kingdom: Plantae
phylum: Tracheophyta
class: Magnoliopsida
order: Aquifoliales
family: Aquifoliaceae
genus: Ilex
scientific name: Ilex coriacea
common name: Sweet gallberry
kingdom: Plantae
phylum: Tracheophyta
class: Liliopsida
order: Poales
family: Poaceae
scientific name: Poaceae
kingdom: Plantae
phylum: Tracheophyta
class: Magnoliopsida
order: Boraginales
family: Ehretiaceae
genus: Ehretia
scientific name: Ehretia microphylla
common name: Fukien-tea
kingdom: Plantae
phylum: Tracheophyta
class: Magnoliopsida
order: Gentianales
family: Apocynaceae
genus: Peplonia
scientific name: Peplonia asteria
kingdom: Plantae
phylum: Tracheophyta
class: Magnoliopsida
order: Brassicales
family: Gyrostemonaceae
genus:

══════════

**Your goal:** Extract every line of the data above that contains the string "family", matching its case exactly.

**Result of this task:**
family: Aquifoliaceae
family: Poaceae
family: Ehretiaceae
family: Apocynaceae
family: Gyrostemonaceae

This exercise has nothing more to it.